The legend of Zhang Xian is related to the Emperor of the Late Shu dynasty, Meng Chang. It is stated in history that, Meng Chang and his beloved concubine, Lady Huarui were deeply in love and their happiness brought joy to the people of Shu. As a gift to Lady Huarui, Meng Chang drew a picture of himself as an archer and presented it to her.
However, their happiness did not last long. Eventually, in 965A.D. Ren Zong of the Song Dynasty attacked the Shu Dynasty. Meng Cheng had no choice but to surrendered to Ren Zong and was conferred the title of Lord Qin. However, one week later, Lord Qin passed away with no obvious cause. After Lord Qin passed away, Emperor Ren Zong keep Lady Huarui as his concubine.

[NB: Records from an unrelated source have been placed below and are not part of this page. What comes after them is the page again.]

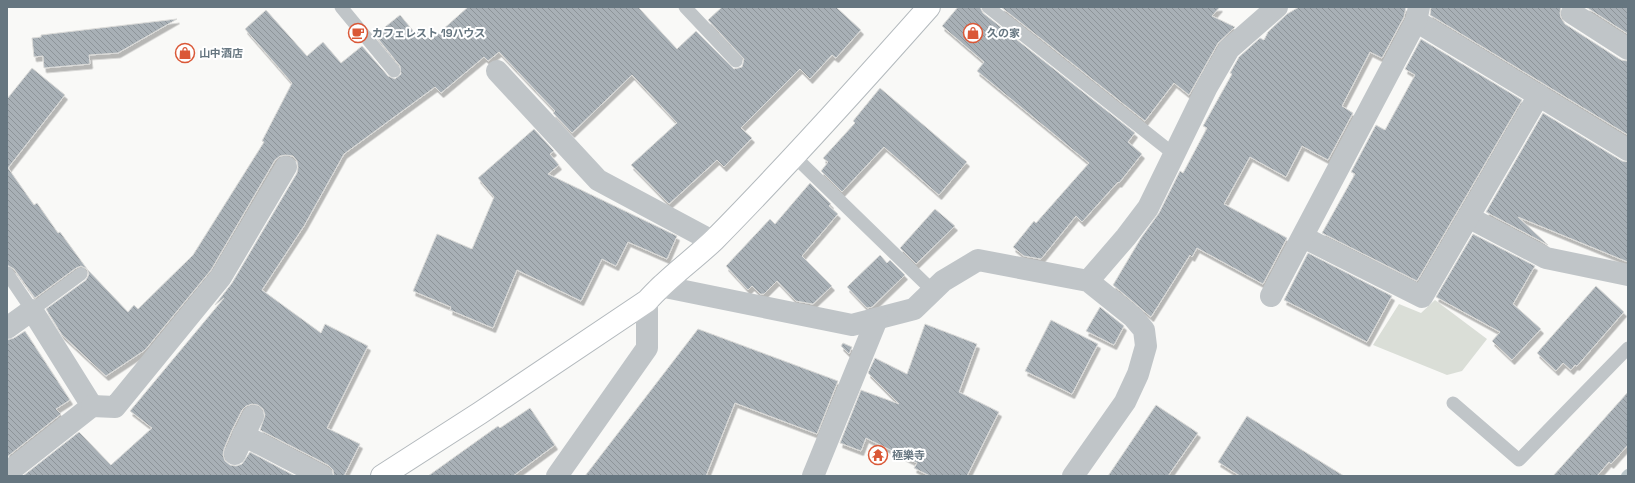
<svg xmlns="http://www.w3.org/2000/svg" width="1635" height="483" font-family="'Space Grotesk','Noto Sans JP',sans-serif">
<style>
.park{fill:#daded7}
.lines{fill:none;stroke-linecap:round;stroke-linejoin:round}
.stream{stroke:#b9c5c9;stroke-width:10}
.building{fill:url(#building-back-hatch);stroke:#dbdbd9;filter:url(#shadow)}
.secondary-casing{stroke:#b3b9bd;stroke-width:24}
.lane{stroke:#c0c5c8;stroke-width:13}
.street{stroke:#c0c5c8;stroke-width:22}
.secondary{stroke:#fff;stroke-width:22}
.labels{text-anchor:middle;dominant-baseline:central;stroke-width:4;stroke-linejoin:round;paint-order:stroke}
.poi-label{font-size:11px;font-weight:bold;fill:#667680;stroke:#fff;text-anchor:start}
</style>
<defs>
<pattern id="building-back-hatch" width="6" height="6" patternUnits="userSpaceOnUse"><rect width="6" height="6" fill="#a8b0b6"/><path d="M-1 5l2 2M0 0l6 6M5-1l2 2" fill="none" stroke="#8d9499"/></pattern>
<filter id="shadow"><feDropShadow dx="2.5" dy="4.5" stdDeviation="0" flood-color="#0004"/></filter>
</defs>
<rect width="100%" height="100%" fill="#f9f9f7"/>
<!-- park -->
<polygon class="park" points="1435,300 1487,339 1462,371 1447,375 1373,345 1399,304 1421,313"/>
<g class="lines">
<!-- stream -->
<polyline class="stream" points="1626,476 1628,474"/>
</g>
<!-- building -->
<g class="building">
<polygon points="468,7 638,7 677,49 696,31 734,69 742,67 744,59 708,20 722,7 836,7 861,30 836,58 832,55 810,79 800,69 741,128 752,138 724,167 717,160 669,204 631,165 677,123 632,75 572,133 553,113 555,111 499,52 488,61 484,57 441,93 435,87 344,154 304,226 262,290 321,333 325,324 368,346 327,428 360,444 344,476 334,476 333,470 328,465 260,430 265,415 263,409 258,405 252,404 246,406 242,410 232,430 224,449 223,455 225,461 230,465 236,466 242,464 250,452 295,476 23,476 79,432 111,465 152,428 130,411 224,298 215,305 232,283 297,173 298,167 297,161 293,156 286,155 280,156 275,160 211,270 145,350 106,376 62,335 46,309 86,280 89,274 87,269 128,312 134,305 138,309 193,255 264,142 262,141 292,83 245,29 266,10 307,56 323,42 341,63 362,46 388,76 395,79 401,74 400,66 375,35 400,15 415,33 421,28 431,40"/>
<polygon points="958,7 980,7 983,13 1135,133 1128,142 1142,154 1119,183 1118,182 1082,222 1076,216 1041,259 1024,256 1013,247 1034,221 1036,223 1089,163 977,71 984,62 942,26"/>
<polygon points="1001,7 1220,7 1212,16 1235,27 1218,43 1189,95 1174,83 1145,121"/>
<polygon points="1299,7 1406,7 1404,17 1382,58 1370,52 1342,106 1353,113 1328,160 1302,146 1286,177 1250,157 1224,204 1287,238 1263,284 1197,248 1192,257 1190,255 1151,317 1113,285 1141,238 1159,213 1180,171 1183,173 1207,128 1203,126 1232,74 1230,73 1239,57 1260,38 1264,40 1268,32 1287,14"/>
<polygon points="1431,7 1561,7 1560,13 1561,18 1565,24 1621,60 1628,61 1628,135 1430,15"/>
<polygon points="1586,7 1628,7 1628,34"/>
<polygon points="177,19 118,53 89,55 90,64 44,68 43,56 34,57 32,38 41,37 41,35"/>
<polygon points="1421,39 1522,100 1417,281 1322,233 1355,174 1351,172 1376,125 1385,130 1415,75 1405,69"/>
<polygon points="32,68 65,95 8,168 34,205 37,203 58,233 60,232 87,269 81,266 76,268 35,298 14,269 7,265 7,99"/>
<polygon points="880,88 967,162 939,195 884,147 842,192 821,171 828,162 823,158 855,123 853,121"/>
<polygon points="1543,113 1622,161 1628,162 1628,262 1518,217 1548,245 1486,212"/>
<polygon points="534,129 554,151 550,154 559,165 548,174 677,236 667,259 628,242 616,266 602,259 581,301 517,270 493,328 450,310 451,307 413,291 437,234 472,249 494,197 478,178"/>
<polygon points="810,183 831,204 829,206 838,214 802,256 832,286 813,304 796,301 777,281 764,294 760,294 752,286 748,290 726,266 770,219 775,224"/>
<polygon points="935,209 955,226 916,264 900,248"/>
<polygon points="1473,234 1535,266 1513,304 1541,329 1512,360 1492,341 1500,332 1436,297"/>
<polygon points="1308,253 1392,296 1367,342 1284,300"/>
<polygon points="880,255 887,263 890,260 905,275 872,307 867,308 847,287"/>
<polygon points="1596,286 1624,312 1577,366 1575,365 1571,370 1563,363 1556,371 1537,353"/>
<polygon points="1100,307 1124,326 1114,345 1086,331"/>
<polygon points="1051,320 1098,344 1072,394 1025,371"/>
<polygon points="925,324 977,344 959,392 999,412 967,476 930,476 914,468 917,463 866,438 861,451 840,443 861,390 899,404 868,373 875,358 907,374"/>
<polygon points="698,329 838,381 817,434 735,403 706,476 585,476"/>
<polygon points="25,331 70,400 56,409 61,414 7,457 7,340 14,338"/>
<polygon points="843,343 852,347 849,354 841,346"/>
<polygon points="1628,392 1628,445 1611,464 1609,462 1597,476 1553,476"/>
<polygon points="1156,405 1198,433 1168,476 1108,476"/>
<polygon points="530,408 555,445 513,476 428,476 498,426 500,428"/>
<polygon points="1247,416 1344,476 1240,476 1218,462"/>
</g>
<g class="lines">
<defs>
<path id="secondary" d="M382,476l98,-63 167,-112c20,-23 45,-40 67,-61 74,-75 145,-154 215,-233"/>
</defs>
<!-- secondary casing -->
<use href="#secondary" class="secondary-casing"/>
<!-- lane -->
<g class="lane">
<polyline points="341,7 394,71"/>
<polyline points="685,7 736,61"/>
<polyline points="988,7 1175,155"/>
<polyline points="794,156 933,291"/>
<polyline points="7,273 32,310 81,274"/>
<polyline points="1453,403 1519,460 1628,348"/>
</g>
<!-- street -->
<g class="street">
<polyline points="1572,13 1628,49"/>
<polyline points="1416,21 1628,150"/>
<polyline points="497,71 598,180 712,241"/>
<polyline points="1468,217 1546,258 1628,275"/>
<polyline points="1303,237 1422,297 1539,95"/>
<polyline points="1088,281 1126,237 1148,208 1207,87 1229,49 1277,7"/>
<polyline points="660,286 852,325 914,309 943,281 978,260 1088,281 1133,317 1144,330 1146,346 1138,374 1125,402 1073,476"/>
<polyline points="1271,296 1416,21 1419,7"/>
<polyline points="7,328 32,310 92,406 7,473"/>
<polyline points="92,406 115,407 221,277 286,167"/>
<polyline points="243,435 322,476"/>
<polyline points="235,454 253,416"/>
<polyline points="557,476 647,348 647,301"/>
<polyline points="813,476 877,319"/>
</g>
<!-- secondary -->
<use href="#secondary" class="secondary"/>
</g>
<!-- icons -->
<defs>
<symbol id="cafe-ring" viewBox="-11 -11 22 22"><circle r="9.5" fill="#fff" stroke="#da5837" stroke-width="1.5"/><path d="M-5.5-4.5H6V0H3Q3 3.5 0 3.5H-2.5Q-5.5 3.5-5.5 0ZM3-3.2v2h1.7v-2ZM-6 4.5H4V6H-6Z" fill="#da5837"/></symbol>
<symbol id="shop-ring" viewBox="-11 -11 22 22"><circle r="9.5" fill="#fff" stroke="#da5837" stroke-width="1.5"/><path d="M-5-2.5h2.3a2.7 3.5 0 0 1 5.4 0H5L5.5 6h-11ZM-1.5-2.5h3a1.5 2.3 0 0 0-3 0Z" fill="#da5837"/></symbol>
<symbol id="temple-ring" viewBox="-11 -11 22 22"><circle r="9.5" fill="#fff" stroke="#da5837" stroke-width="1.5"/><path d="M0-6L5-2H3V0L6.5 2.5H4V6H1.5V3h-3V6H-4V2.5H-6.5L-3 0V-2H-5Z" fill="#da5837"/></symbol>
</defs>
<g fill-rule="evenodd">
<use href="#cafe-ring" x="347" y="22" width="22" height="22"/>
<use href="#shop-ring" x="962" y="22" width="22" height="22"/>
<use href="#shop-ring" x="174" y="42" width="22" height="22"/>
<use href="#temple-ring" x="867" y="444" width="22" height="22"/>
</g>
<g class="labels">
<!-- poi labels -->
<g class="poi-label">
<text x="372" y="33">カフェレスト 19ハウス</text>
<text x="987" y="33">久の家</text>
<text x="199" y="53">山中酒店</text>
<text x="892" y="455">極樂寺</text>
</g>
</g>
<!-- border -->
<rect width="1635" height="483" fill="none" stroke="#667680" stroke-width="16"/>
</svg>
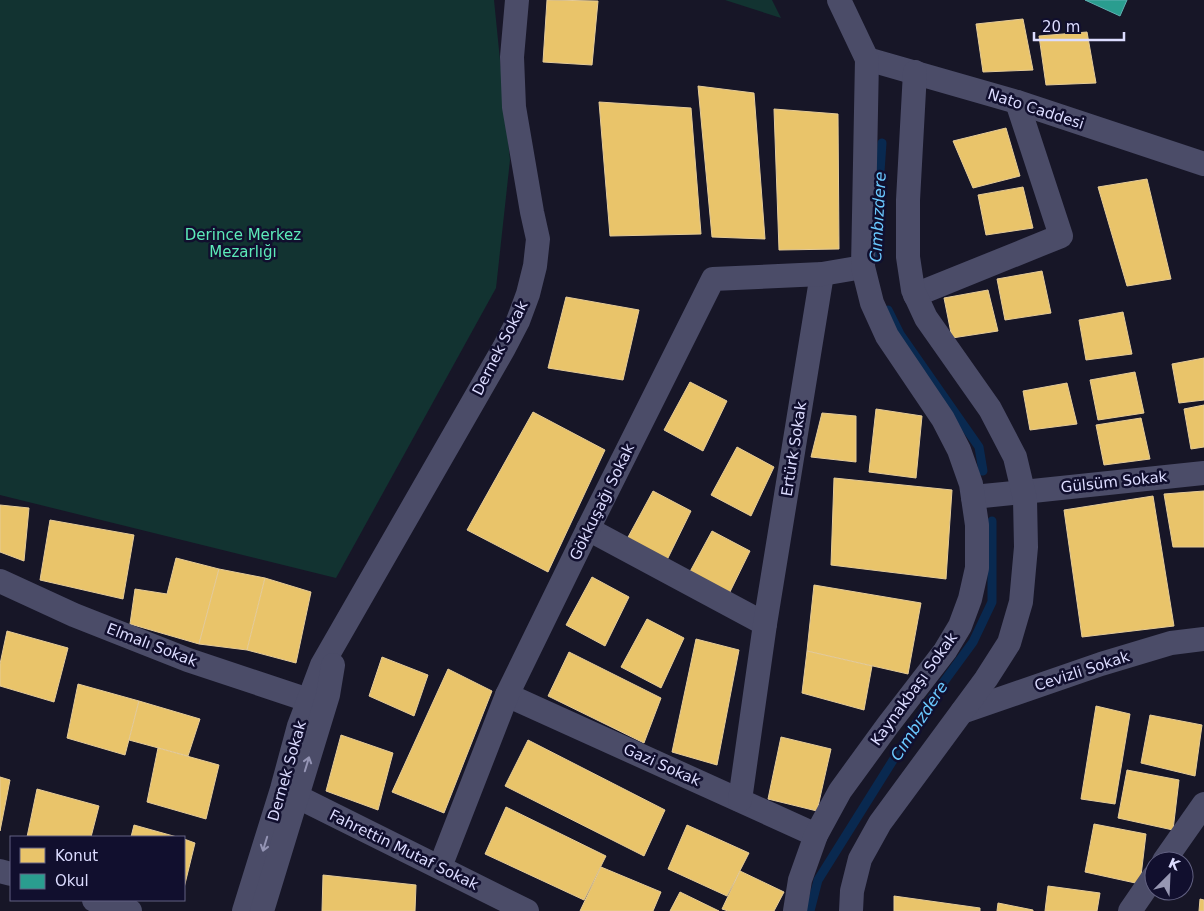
<svg xmlns="http://www.w3.org/2000/svg" width="1204" height="911" viewBox="0 0 1204 911" font-family="'DejaVu Sans',sans-serif">
<style>
.green{fill:#123331}
.homes{fill:#e9c46a;stroke:#e5cb97}
.schools{fill:#2a9d8f;stroke:#5fb0b1}
.lines{fill:none;stroke-linecap:round;stroke-linejoin:round}
.stream{stroke:#092950;stroke-width:9}
.street{stroke:#4b4c68;stroke-width:24}
.oneway{stroke:#9494b4}
.labels{text-anchor:middle;dominant-baseline:central;stroke-width:5;stroke-linejoin:round;paint-order:stroke}
.street-label{font-size:15px;fill:#dcdcff;stroke:#110f2e}
.park-label{font-size:15px;fill:#5cebb9;stroke:#110f2e}
.water-label{font-size:16px;font-style:italic;fill:#6ac9ff;stroke:#110f2e}
</style>
<rect width="100%" height="100%" fill="#171627"/>
<g class="green">
<polygon points="0,0 494,0 510,160 496,288 336,578 0,495"/>
<polygon points="725,0 772,0 781,18"/>
</g>
<g class="homes">
<polygon points="547,0 598,1 592,65 543,62"/>
<polygon points="1023,19 1033,70 983,72 976,24"/>
<polygon points="1087,32 1096,83 1046,85 1039,36"/>
<polygon points="698,86 754,93 765,239 712,237"/>
<polygon points="599,102 691,108 701,234 610,236"/>
<polygon points="774,109 838,114 839,249 779,250"/>
<polygon points="1006,128 1020,176 973,188 953,141"/>
<polygon points="1147,179 1171,279 1127,286 1098,187"/>
<polygon points="1023,187 1033,228 986,235 978,195"/>
<polygon points="1042,271 1051,313 1005,320 997,279"/>
<polygon points="988,290 998,331 952,338 944,298"/>
<polygon points="566,297 639,310 623,380 548,368"/>
<polygon points="1123,312 1132,354 1086,360 1079,320"/>
<polygon points="1204,358 1204,400 1179,403 1172,364"/>
<polygon points="1135,372 1144,413 1098,420 1090,380"/>
<polygon points="690,382 727,401 703,451 664,430"/>
<polygon points="1067,383 1077,424 1030,430 1023,391"/>
<polygon points="1204,405 1204,447 1191,449 1184,409"/>
<polygon points="876,409 922,416 916,478 869,472"/>
<polygon points="533,412 605,450 548,572 467,530"/>
<polygon points="822,413 856,416 856,462 811,457"/>
<polygon points="1141,418 1150,459 1104,465 1096,425"/>
<polygon points="737,447 774,467 751,516 711,495"/>
<polygon points="834,478 952,490 946,579 831,565"/>
<polygon points="653,491 691,511 667,560 627,539"/>
<polygon points="1204,491 1204,547 1173,547 1164,494"/>
<polygon points="1153,496 1174,626 1082,637 1064,510"/>
<polygon points="0,505 29,508 24,561 0,552"/>
<polygon points="50,520 134,535 123,599 40,580"/>
<polygon points="712,531 750,551 726,600 686,579"/>
<polygon points="176,558 219,569 199,644 130,624 135,589 167,594"/>
<polygon points="219,569 265,578 247,650 199,644"/>
<polygon points="592,577 629,597 605,646 566,625"/>
<polygon points="265,578 311,592 296,663 247,650"/>
<polygon points="814,585 921,603 908,674 807,651"/>
<polygon points="647,619 684,638 661,688 621,667"/>
<polygon points="7,631 68,648 54,702 0,686 0,664"/>
<polygon points="696,639 739,650 717,765 672,752"/>
<polygon points="807,651 872,666 864,710 802,693"/>
<polygon points="569,652 661,698 644,743 548,696"/>
<polygon points="382,657 428,675 414,716 369,696"/>
<polygon points="448,669 492,691 444,813 392,792"/>
<polygon points="78,684 139,701 125,755 67,738"/>
<polygon points="139,701 200,719 188,756 129,740"/>
<polygon points="1096,706 1130,714 1115,804 1081,799"/>
<polygon points="1150,715 1202,725 1195,776 1141,763"/>
<polygon points="341,735 393,753 378,810 326,791"/>
<polygon points="781,737 831,749 817,811 768,799"/>
<polygon points="528,740 665,810 644,856 505,786"/>
<polygon points="158,748 219,765 206,819 147,802"/>
<polygon points="1127,770 1179,780 1173,830 1118,818"/>
<polygon points="0,777 10,780 0,831"/>
<polygon points="37,789 99,806 91,837 27,837"/>
<polygon points="506,807 606,856 584,900 485,854"/>
<polygon points="1094,824 1146,834 1140,884 1085,872"/>
<polygon points="134,825 177,837 131,837"/>
<polygon points="687,825 749,853 727,896 668,869"/>
<polygon points="184,839 195,843 184,888"/>
<polygon points="601,867 661,892 653,911 580,911"/>
<polygon points="740,871 784,892 774,911 728,911 722,909"/>
<polygon points="323,875 416,885 415,911 322,911"/>
<polygon points="1048,886 1100,893 1097,911 1045,911"/>
<polygon points="680,892 719,911 670,911"/>
<polygon points="894,896 980,908 980,911 894,911"/>
<polygon points="1200,899 1204,900 1204,911 1199,911"/>
<polygon points="998,903 1033,910 1033,911 997,911"/>
</g>
<polygon class="schools" points="1085,0 1127,0 1120,16"/>
<g class="lines">
<g class="stream">
<polyline points="874,259 882,143"/>
<polyline points="888,310 900,334 979,447 983,471"/>
<polyline points="810,911 818,880 932,698 973,642 992,602 992,521"/>
</g>
<g class="street">
<polyline points="867,59 1017,102 1204,164"/>
<polyline points="915,295 1061,236 1017,102"/>
<polyline points="973,497 1023,492 1204,473"/>
<polyline points="588,529 765,624"/>
<polyline points="0,581 74,615 188,660 308,700"/>
<polyline points="507,695 816,835"/>
<polyline points="962,712 1101,664 1171,643 1204,639"/>
<polyline points="284,790 527,911"/>
<polyline points="740,800 765,624 822,274"/>
<polyline points="1164,861 1204,804"/>
<polyline points="440,867 507,695 588,529 713,279 822,274 863,267"/>
<polyline points="0,871 11,874"/>
<polyline points="94,900 130,911"/>
<polyline points="244,911 282,789 299,726 322,665 504,348 518,321 528,294 535,266 538,239 532,212 514,107 512,57 517,0"/>
<polyline points="262,911 328,695 333,665"/>
<polyline points="795,911 800,880 816,835 840,791 888,725 945,651 960,626 970,599 977,568 977,525 971,484 959,450 943,419 887,336 872,303 863,267 867,59 839,0"/>
<polyline points="851,911 852,891 860,859 880,823 986,679 1009,643 1021,602 1026,547 1025,499 1015,457 990,409 926,318 913,290 908,257 908,200 915,72"/>
<polyline points="1130,911 1154,876"/>
</g>
</g>
<defs><path id="oneway-shaft" d="M-6 0H5M1.5-3L5.5 0L1.5 3" fill="none" stroke-width="1.6" stroke-linecap="round" stroke-linejoin="round" transform="scale(1.25)"/></defs>
<g class="oneway">
<use href="#oneway-shaft" transform="translate(307 764) rotate(-73)"/>
<use href="#oneway-shaft" transform="translate(265 844) rotate(107)"/>
</g>
<g class="labels">
<g class="street-label">
<text transform="translate(1036 109) rotate(18)">Nato Caddesi</text>
<text transform="translate(500 348) rotate(-63)">Dernek Sokak</text>
<text transform="translate(794 449) rotate(-81)">Ertürk Sokak</text>
<text transform="translate(1114 482) rotate(-6)">Gülsüm Sokak</text>
<text transform="translate(602 502) rotate(-64)">Gökkuşağı Sokak</text>
<text transform="translate(152 645) rotate(21)">Elmalı Sokak</text>
<text transform="translate(1082 671) rotate(-18)">Cevizli Sokak</text>
<text transform="translate(914 689) rotate(-54)">Kaynakbaşı Sokak</text>
<text transform="translate(662 765) rotate(24)">Gazi Sokak</text>
<text transform="translate(287 771) rotate(-74)">Dernek Sokak</text>
<text transform="translate(404 850) rotate(26)">Fahrettin Mutaf Sokak</text>
</g>
<g class="park-label">
<text x="243" y="235">Derince Merkez<tspan x="243" dy="17">Mezarlığı</tspan></text>
</g>
<g class="water-label">
<text transform="translate(878 217) rotate(-87)">Cımbızdere</text>
<text transform="translate(919 721) rotate(-57)">Cımbızdere</text>
</g>
</g>
<rect x="10" y="836" width="175" height="65" fill="#110f2e" stroke="#626182"/>
<rect x="20" y="848" width="25" height="15" fill="#e9c46a" stroke="#626182"/>
<text x="55" y="861" font-size="15" fill="#dcdcff">Konut</text>
<rect x="20" y="874" width="25" height="15" fill="#2a9d8f" stroke="#626182"/>
<text x="55" y="886" font-size="15" fill="#dcdcff">Okul</text>
<g transform="translate(1169 876) rotate(24)"><circle r="24" fill="#110f2e" stroke="#626182"/>
<path d="M0-4L9 19L0 12L-9 19Z" fill="#9797b3"/>
<text y="-8" font-size="14" font-weight="bold" text-anchor="middle" fill="#dcdcff">K</text>
</g>
<path d="M1034 32v8h90v-8" fill="none" stroke="#dcdcff" stroke-width="2.5"/>
<text x="1042" y="32" font-size="15" fill="#dcdcff" stroke="#110f2e" stroke-width="4" paint-order="stroke">20 m</text>
</svg>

In remembrance of Meng Chang, Lady Huarui hung her painting of Meng Chang as an archer and prayed before it everyday. As a result, Emperor Renzong was suspicious of the man Lady Huarui was praying to. Lady Huarui replied that the archer was Zhang Xian, a god who is worshipped by the people of Shu. She said that he would answer the prayers of those who asked for a son. Emperor Renzong was exhilarated that Lady Huarui was praying for a son and therefore asked her to continue praying to Zhang Xian.
Lady Huarui was horror-stricken at what she had done. Yet, the story that Zhang Xian would grant sons to those who prayed, began to spread around the palace. Soon the whole Imperial Family began to worship him.
Then one day, Emperor Renzong had a dream of a breaded man holding a bow and a stone pellet in his hands. The bearded man spoke to Emperor Renzong saying that he was Zhang Xian. The majesty was told by this strange man that he had no children because the Heavenly Dog was guarding the city gate. However, with his bow and pellets he would be able to scare the heavenly dog away. To the people of the Shu Dynasty, it was believed that the Heavenly Dog would one day hide the Sun and the Moon and that when darkness fell, he would come down and devour the children on Earth.
Thus, on waking up from the dream, Emperor Renzong ordered that the portrait of Zhang Xian be drawn and pasted all over the city. Thus, as the years passed, even the common folk began worship Zhang Xian.